The Verbal section of the GMAT consists of 41 questions that you must complete in 75 minutes. Those 41 items are divided more or less evenly between three types of questions: Critical Reasoning, Reading Comprehension, and Sentence Correction.

Critical Reasoning (CR) and Reading Comprehension (RC) are closely related, and are probably familiar to you if you've taken other standardized tests such as the SAT or GRE. Each one tests your ability to understand a passage consisting of unfamiliar material.

Anatomy of GMAT Critical Reasoning

Each CR question consists of three parts:

• A brief, paragraph-long passage;
• A question;

Here's a sample passage (or "stimulus," as some refer to it):

The prairie vole, a small North American grassland rodent, breeds year-round, and a group of voles living together consists primarily of an extended family, often including two or more litters. Voles commonly live in large groups from late autumn through winter; from spring through early autumn, however, most voles live in far smaller groups. The seasonal variation in group size can probably be explained by a seasonal variation in mortality among young voles.
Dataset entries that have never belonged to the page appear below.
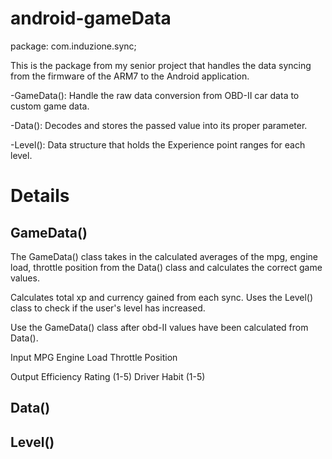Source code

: android-gameData
================
package: com.induzione.sync;

This is the package from my senior project that handles the data syncing from the firmware of the ARM7
to the Android application. 


-GameData():   Handle the raw data conversion from OBD-II car data to custom game data.

-Data():       Decodes and stores the passed value into its proper parameter.

-Level():      Data structure that holds the Experience point ranges for each level.


Details
====================

GameData()
--------------------
The GameData() class takes in the calculated averages of the mpg, engine load, throttle position from the Data() class
and calculates the correct game values. 

Calculates total xp and currency gained from each sync.  Uses the Level() class to check if the user's level has increased.

Use the GameData() class after obd-II values have been calculated from Data().

Input 
    MPG
    Engine Load
    Throttle Position 

Output 
    Efficiency Rating (1-5)
    Driver Habit      (1-5)
    

Data()
------------------

Level()
------------------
Remember I used the word "unfamiliar" before to refer to the content? I wasn't kidding around. On all three types of Verbal questions, the makers of the GMAT are including more and more technical topics, often science-related, that you are unlikely to have much exposure to.

While the passage is the first thing you'll see on a CR question, that doesn't mean you should read it first. Consider the passage you just read: Do you have any idea what you should do with it? What you were reading for?

Which of the following, if true, provides the strongest support for the explanation offered?

If you knew that, you'd be able to focus your reading efforts that much more. So every time you see a CR question, start with the question, then read the passage.

Types of GMAT CR Questions

Almost all Critical Reasoning questions are somehow related to the construction of arguments. In the item above, you're looking for evidence to support a conclusion. That isn't a common question type, though it does come up occasionally.

Here are some more common types of questions in CR:

• Which of the following, if true, would most strongly support the consultants' proposal?
• Which of the following, if true, most seriously weakens the argument in the advertisement?
• Which of the following is an assumption on which this argument depends?
• If the statements above are true, which of the following is most strongly supported by them?

Almost all of these types of questions demand that you identify the assumption--the unstated evidence--underlying the argument. There's no hard and fast rule governing how you'll identify the assumption, but it's always necessary in order for the conclusion to be true.

As you practice GMAT Critical Reasoning questions, you'll see plenty of variations on those question types. Some even explicitly test your awareness of evidence, assumptions, and conclusion, though such questions are rare. When you are confronted with an unfamiliar type of question, remember that the skills tested aren't new. Such items will always hinge on these same concepts.